A primary RN crewed platform going forward will be the five Type 31 Inspiration-class general-purpose frigates. The first two are in build at the Babcock shipyard in Rosyth, Scotland, with construction work across the class due for completion by 2028 and all five due in service by 2030.

As regards developing future capability, said Cartlidge, “We’ve … realised that we don’t have time to hold out for the 100 percent solution. Eighty percent is often ‘good enough’ – especially when you can ‘spirally’ develop that capability to meet changing circumstances.” Here, he added, Type 31 is a positive experience of demonstrating the acquisition of modular platforms that can be rapidly upgraded.

As regards uncrewed capability, Cartlidge also underlined the benefits of seeking an 80 percent solution that can deliver operational impact more quickly. “That’s why I am happy to announce at DSEI today that we will be bringing forward an Uncrewed Systems Strategy in the coming months,” he revealed. “It’s hugely important. It will help accelerate UK armed forces’ access to uncrewed systems and rapidly equipping them with innovative technology across air, sea, and land.”

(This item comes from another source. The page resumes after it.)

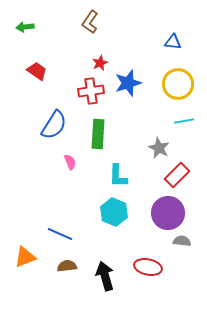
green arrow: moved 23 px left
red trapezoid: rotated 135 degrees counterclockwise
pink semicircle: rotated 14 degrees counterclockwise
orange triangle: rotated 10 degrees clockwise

The operational requirement to accelerate development of new capabilities like uncrewed systems is being demonstrated in contemporary security crises, like the Russo-Ukraine conflict. Such examples underline the need to deliver new capability at pace, Cartlidge explained. “If you doubted the rapid transformation we’re seeing on the battlefield, you only need to look at the way the Ukrainians are deploying drones and uncrewed systems to target and destroy the enemy,” he added. “By contrast, our acquisition programmes were simply not keeping pace with the changes on the ground.”